Continue the registration statement excerpt below from the point where it stops.

Selected extract below:

All reports and other documents subsequently filed with the Commission by the Registrant pursuant to Sections 13(a), 13(c), 14 and 15(d) of the Exchange Act, prior to the filing of a post-effective amendment which indicates that all securities offered herein have been sold or which deregisters all securities then remaining unsold, shall be deemed to be incorporated by reference in this Registration Statement and to be a part hereof from the date of filing of such documents, excluding any information furnished under Item 7.01 or Item 2.02 of any Current Report on Form 8-K (and corresponding information furnished under Item 9.01 or included as an exhibit thereto). Any statement contained in a document incorporated or deemed to be incorporated by reference herein shall be deemed to be modified or superseded for the purposes of this Registration Statement to the extent that a statement contained herein or in any other subsequently filed document that also is or is deemed to be incorporated by reference herein modifies or replaces such statement. Any statement so modified or superseded shall not be deemed, except as so modified or superseded, to constitute a part of this Registration Statement.

Item 4. Description of Securities.

Not applicable.

Item 5. Interests of Named Experts and Counsel.

Not applicable.

Item 6. Indemnification of Directors and Officers.

Section 145 of the Delaware General Corporation Law permits a corporation to include in its charter documents, and in agreements between the corporation and its directors and officers, provisions expanding the scope of indemnification beyond that specifically provided by the current law.

The Registrant’s amended and restated certificate of incorporation provides for the indemnification of directors to the fullest extent permissible under Delaware law.

The Registrant’s amended and restated by-laws provide for the indemnification of officers, directors and third parties acting on the registrant’s behalf if such persons act in good faith and in a manner reasonably believed to be in and not opposed to the registrant’s best interest, and, with respect to any criminal action or proceeding, such indemnified party had no reason to believe his or her conduct was unlawful.

The Registrant has entered into indemnification agreements with each of its directors and executive officers, in addition to the indemnification provisions provided for in its charter documents, and the registrant intends to enter into indemnification agreements with any new directors and executive officers in the future. These agreements provide for indemnification for all reasonable expenses and liabilities incurred in connection with any action or proceeding brought against them by reason of the fact that they are or were agents of the registrant.

The Registrant has purchased and maintains insurance on behalf of any person who is or was a director or officer against any loss arising from any claim asserted against him or her and incurred by him or her in that capacity, subject to certain exclusions and limits of the amount of coverage.

These indemnification provisions and the indemnification agreements entered into between the registrant and its officers and directors may be sufficiently broad to permit indemnification of the Registrant’s officers and directors for liabilities (including reimbursement of expenses incurred) arising under the Securities Act.

Item 7. Exemption from Registration Claimed.

Not applicable.




Item 8. Exhibits.

End of Selected extract.
Dataset records below:

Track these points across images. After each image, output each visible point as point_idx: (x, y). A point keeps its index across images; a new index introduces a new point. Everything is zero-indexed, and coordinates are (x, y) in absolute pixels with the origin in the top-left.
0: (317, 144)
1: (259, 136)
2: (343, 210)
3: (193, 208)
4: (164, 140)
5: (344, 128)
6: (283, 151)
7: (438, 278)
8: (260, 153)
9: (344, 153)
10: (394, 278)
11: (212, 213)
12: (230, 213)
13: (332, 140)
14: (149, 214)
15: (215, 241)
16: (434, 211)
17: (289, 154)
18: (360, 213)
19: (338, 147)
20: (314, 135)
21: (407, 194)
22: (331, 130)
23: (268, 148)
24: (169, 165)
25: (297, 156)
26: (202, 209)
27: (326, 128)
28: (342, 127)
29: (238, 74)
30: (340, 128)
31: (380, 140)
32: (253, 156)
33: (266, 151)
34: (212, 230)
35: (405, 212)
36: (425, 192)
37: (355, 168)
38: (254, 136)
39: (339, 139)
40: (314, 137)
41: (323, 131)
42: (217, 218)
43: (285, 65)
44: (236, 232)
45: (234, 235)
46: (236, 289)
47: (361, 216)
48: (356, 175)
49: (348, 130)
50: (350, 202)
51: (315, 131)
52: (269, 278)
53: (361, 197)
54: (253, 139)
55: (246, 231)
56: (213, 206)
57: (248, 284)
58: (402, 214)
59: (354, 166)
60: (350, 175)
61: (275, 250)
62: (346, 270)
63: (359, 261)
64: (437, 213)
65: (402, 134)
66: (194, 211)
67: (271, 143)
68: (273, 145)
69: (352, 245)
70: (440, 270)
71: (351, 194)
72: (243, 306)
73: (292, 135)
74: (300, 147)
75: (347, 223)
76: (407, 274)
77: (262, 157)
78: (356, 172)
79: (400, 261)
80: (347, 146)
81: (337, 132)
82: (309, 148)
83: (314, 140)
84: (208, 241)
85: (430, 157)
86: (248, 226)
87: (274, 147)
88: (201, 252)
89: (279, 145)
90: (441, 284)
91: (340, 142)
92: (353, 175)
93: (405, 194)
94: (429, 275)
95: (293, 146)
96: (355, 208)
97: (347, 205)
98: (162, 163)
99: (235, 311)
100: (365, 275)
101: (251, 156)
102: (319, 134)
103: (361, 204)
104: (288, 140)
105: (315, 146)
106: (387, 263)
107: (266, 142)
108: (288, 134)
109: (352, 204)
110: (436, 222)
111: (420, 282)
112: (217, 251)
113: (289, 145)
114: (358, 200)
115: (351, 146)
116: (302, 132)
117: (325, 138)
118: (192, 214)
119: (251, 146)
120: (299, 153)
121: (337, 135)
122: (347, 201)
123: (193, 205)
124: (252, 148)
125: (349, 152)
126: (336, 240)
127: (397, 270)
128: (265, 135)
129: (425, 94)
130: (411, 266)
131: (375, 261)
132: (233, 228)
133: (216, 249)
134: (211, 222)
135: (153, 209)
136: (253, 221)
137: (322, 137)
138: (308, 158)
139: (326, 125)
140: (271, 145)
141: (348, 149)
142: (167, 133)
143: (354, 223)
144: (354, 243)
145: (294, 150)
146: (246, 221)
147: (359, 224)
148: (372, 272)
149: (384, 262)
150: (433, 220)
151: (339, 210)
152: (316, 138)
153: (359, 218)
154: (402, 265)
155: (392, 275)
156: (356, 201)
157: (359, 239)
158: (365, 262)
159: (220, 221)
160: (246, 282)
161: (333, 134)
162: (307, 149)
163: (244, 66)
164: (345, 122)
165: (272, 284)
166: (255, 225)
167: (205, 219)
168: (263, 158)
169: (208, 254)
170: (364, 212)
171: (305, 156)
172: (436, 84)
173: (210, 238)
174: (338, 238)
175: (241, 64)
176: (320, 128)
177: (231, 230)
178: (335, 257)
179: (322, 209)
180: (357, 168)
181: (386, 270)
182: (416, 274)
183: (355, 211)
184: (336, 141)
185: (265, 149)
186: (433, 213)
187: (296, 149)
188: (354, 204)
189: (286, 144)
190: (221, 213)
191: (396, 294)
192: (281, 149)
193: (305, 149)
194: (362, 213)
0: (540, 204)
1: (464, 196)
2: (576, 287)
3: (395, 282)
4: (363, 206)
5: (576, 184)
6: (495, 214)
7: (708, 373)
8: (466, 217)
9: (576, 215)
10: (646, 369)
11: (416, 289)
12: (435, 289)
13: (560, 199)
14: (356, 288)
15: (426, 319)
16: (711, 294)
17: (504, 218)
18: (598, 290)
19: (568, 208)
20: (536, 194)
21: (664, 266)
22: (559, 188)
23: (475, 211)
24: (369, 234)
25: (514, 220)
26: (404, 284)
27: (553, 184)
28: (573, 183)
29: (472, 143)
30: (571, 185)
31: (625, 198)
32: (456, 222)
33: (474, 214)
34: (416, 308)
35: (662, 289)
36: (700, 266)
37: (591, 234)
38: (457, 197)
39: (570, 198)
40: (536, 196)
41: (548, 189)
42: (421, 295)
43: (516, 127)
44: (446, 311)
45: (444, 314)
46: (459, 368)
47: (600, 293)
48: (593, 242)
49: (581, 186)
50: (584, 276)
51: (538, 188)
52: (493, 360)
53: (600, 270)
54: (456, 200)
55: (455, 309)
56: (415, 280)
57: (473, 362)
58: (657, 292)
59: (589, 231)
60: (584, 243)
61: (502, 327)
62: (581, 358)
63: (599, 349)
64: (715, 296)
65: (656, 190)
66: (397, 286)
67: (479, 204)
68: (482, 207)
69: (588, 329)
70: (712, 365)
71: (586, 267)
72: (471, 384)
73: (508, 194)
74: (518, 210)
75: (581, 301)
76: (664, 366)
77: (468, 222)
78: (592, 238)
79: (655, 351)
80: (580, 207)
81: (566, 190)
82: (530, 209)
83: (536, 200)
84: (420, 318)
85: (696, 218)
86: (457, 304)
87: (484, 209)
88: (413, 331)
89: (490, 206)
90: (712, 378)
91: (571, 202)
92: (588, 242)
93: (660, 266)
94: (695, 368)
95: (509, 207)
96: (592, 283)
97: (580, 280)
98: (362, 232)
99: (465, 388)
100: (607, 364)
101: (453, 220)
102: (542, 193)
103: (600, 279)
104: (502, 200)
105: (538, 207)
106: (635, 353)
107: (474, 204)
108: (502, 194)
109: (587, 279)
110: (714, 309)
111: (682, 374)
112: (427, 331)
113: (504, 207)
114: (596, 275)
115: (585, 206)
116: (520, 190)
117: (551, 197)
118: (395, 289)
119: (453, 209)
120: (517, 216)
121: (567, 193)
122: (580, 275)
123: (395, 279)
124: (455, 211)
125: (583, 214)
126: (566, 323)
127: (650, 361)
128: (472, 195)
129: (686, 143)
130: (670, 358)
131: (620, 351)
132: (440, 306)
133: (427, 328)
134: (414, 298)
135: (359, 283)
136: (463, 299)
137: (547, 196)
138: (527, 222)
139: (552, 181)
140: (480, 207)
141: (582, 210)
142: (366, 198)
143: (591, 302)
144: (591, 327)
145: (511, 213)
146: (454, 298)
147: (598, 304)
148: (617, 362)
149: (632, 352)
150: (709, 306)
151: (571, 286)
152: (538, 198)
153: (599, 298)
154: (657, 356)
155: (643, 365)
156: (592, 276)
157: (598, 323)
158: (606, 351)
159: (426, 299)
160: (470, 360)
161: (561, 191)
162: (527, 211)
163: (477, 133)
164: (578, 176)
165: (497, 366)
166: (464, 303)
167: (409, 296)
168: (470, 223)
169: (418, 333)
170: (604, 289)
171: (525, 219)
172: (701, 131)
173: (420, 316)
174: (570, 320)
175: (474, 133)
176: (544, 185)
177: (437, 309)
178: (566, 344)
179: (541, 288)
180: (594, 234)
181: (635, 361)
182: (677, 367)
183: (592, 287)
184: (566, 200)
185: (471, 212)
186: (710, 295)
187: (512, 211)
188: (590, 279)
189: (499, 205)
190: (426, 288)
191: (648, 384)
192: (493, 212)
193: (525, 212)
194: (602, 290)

End of Dataset records.
Dataset records below:

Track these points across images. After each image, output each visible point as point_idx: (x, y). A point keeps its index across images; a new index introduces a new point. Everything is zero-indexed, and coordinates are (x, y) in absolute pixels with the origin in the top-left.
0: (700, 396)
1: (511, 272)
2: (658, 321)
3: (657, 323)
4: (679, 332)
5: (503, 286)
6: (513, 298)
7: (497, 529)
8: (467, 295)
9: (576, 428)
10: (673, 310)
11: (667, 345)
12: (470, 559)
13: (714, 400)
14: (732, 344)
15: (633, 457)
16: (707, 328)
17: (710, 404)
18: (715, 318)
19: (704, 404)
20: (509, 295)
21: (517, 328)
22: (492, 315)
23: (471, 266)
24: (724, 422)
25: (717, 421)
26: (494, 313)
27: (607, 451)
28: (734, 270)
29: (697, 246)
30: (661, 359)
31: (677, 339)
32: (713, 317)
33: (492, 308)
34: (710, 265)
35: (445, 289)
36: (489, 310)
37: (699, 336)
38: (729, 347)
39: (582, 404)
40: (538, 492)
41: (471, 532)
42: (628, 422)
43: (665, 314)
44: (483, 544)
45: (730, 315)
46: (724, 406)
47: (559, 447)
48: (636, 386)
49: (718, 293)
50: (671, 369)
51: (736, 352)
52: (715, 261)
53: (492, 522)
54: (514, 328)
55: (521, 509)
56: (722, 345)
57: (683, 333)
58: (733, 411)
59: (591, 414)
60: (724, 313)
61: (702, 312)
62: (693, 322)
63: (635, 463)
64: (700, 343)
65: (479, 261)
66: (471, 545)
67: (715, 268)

End of Dataset records.
Dataset records below:

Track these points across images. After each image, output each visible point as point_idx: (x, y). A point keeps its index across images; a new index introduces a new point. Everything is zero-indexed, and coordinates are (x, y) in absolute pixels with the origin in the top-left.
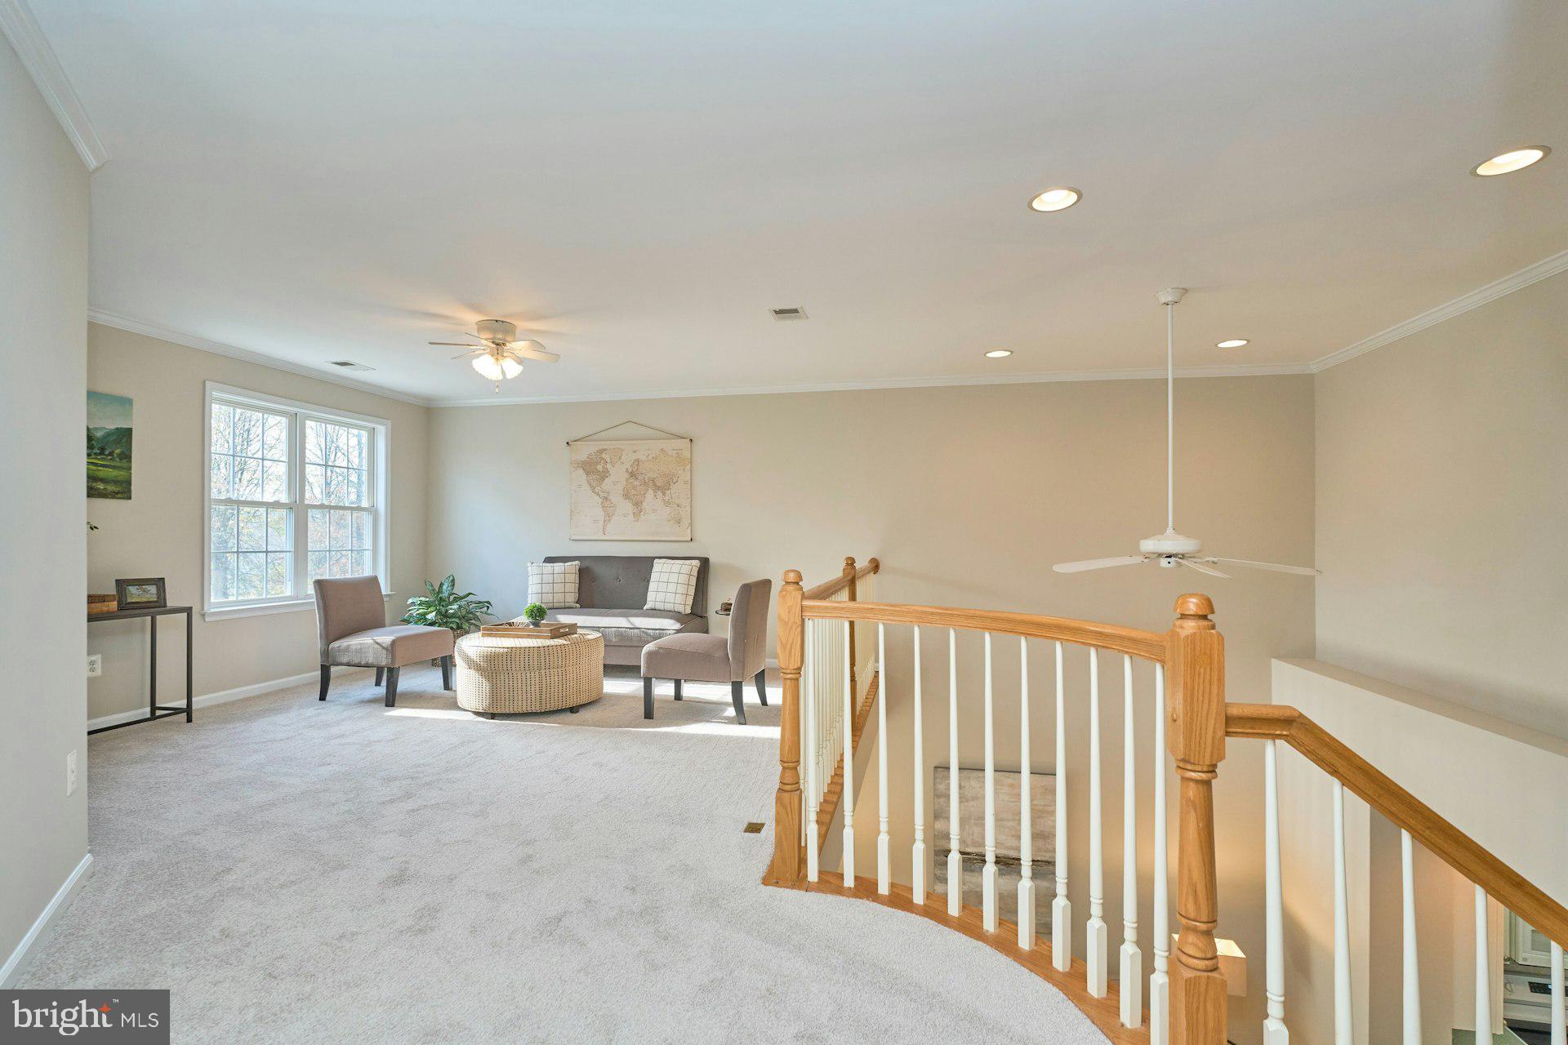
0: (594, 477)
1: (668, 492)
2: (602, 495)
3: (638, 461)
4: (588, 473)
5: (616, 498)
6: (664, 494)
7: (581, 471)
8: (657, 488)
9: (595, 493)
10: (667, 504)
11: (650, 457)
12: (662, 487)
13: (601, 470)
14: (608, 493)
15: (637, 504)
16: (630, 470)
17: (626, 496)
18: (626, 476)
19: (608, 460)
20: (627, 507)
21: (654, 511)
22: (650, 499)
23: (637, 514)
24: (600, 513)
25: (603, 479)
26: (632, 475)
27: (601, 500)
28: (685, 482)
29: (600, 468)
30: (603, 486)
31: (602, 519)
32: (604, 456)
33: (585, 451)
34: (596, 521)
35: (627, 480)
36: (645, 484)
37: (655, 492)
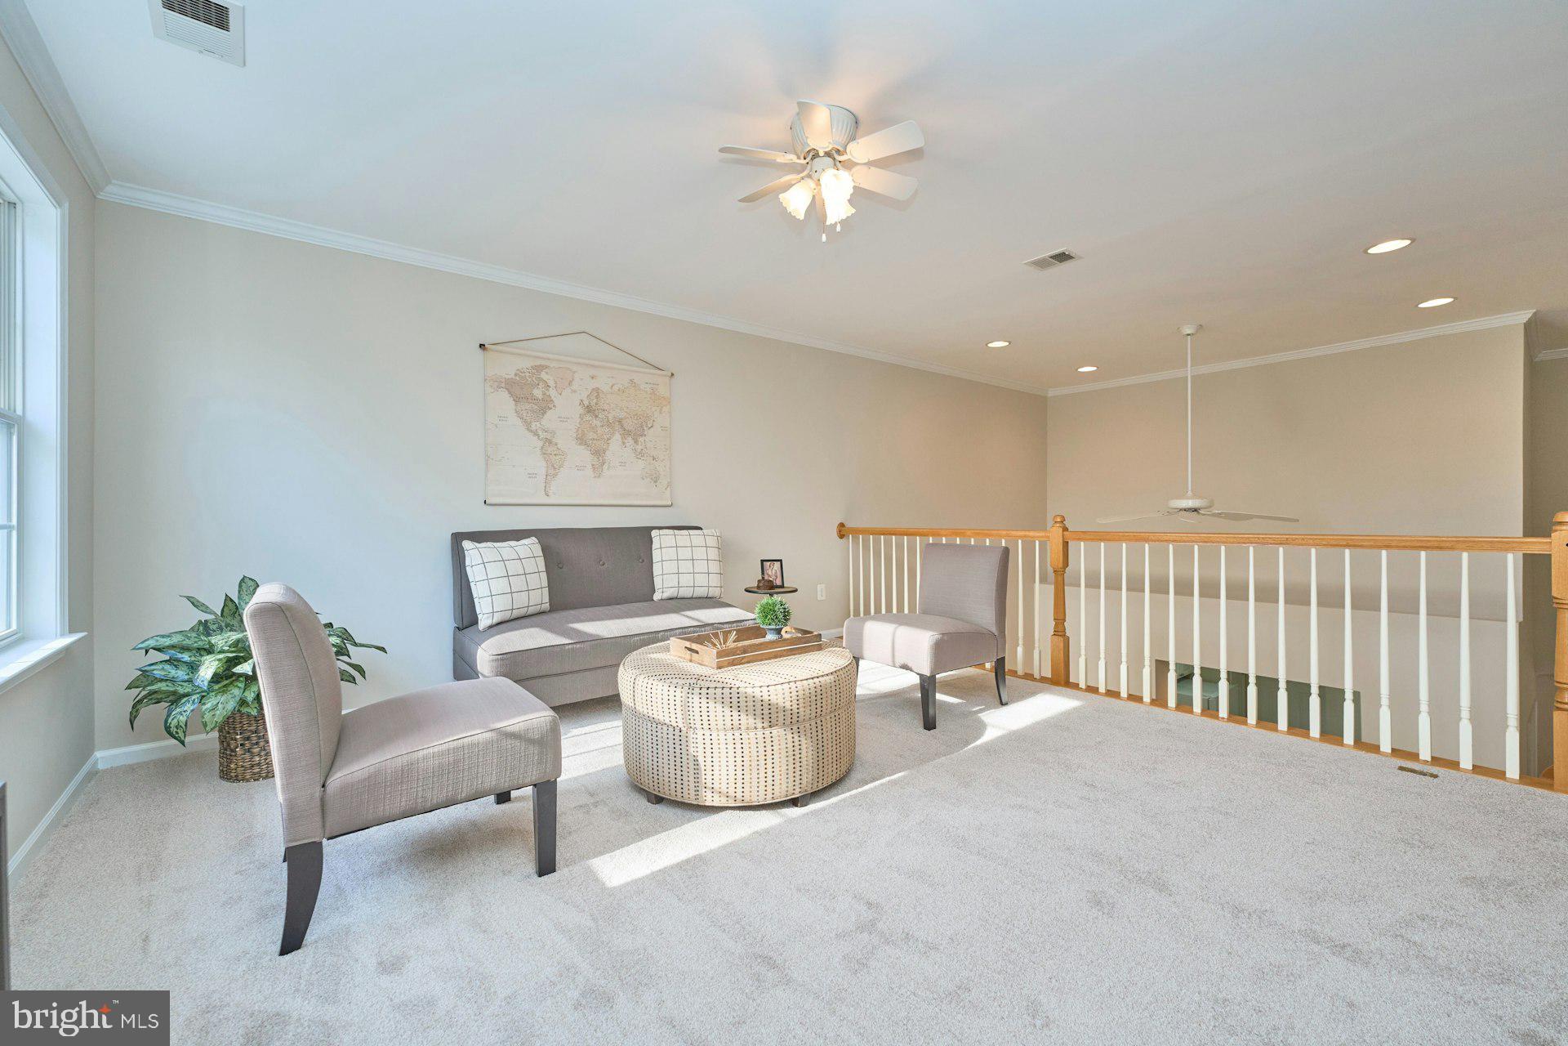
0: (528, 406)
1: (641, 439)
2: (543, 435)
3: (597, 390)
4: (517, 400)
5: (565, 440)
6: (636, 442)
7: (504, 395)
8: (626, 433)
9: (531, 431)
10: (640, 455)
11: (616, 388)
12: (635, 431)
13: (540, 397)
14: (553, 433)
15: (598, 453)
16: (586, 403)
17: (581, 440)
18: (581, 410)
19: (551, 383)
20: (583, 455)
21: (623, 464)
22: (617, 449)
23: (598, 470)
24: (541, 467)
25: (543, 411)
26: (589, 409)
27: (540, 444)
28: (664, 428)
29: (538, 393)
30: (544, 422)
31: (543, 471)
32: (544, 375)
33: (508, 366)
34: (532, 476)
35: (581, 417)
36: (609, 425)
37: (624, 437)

End of Dataset records.

● **Exercise result**
See the Exhibit Index for a list of exhibits filed as part of this registration statement, which Exhibit Index is incorporated herein by reference.
EXHIBIT INDEX
Exhibit No.    Description
4.1   
4.2   
4.3   
5.1*   
23.1*   
23.2*   
24.1   
99.1*   
99.2*
 
__________
*Filed herewith.

Item 9. Undertakings.

(a) The undersigned Registrant hereby undertakes:

(1) To file, during any period in which offers or sales are being made, a post-effective amendment to this Registration Statement:

(i)    To include any prospectus required by Section 10(a)(3) of the Securities Act of 1933;

(ii)    To reflect in the prospectus any facts or events arising after the effective date of the Registration Statement (or the most recent post-effective amendment thereof) which, individually or in the aggregate, represent a fundamental change in the information set forth in the Registration Statement. Notwithstanding the foregoing, any increase or decrease in volume of securities offered (if the total dollar value of securities offered would not exceed that which was registered) and any deviation from the low or high end of the estimated maximum offering range may be reflected in the form of prospectus filed with the Commission pursuant to Rule 424(b) if, in the aggregate, the changes in volume and price represent no more than 20 percent change in the maximum aggregate offering price set forth in the “Calculation of Registration Fee” table in the effective Registration Statement;

(iii)    To include any material information with respect to the plan of distribution not previously disclosed in the Registration Statement or any material change to such information in the Registration Statement;

provided, however, that paragraphs (a)(1)(i) and (a)(1)(ii) above do not apply if the registration statement is on Form S-8, and the information required to be included in a post-effective amendment by those paragraphs is contained in reports filed with or furnished to the Commission by the Registrant pursuant to Section 13 or Section 15(d) of the Securities Exchange Act of 1934 that are incorporated by reference in the Registration Statement.

(2) That, for the purpose of determining any liability under the Securities Act of 1933, each such post-effective amendment shall be deemed to be a new registration statement relating to the securities offered therein, and the offering of such securities at that time shall be deemed to be the initial bona fide offering thereof.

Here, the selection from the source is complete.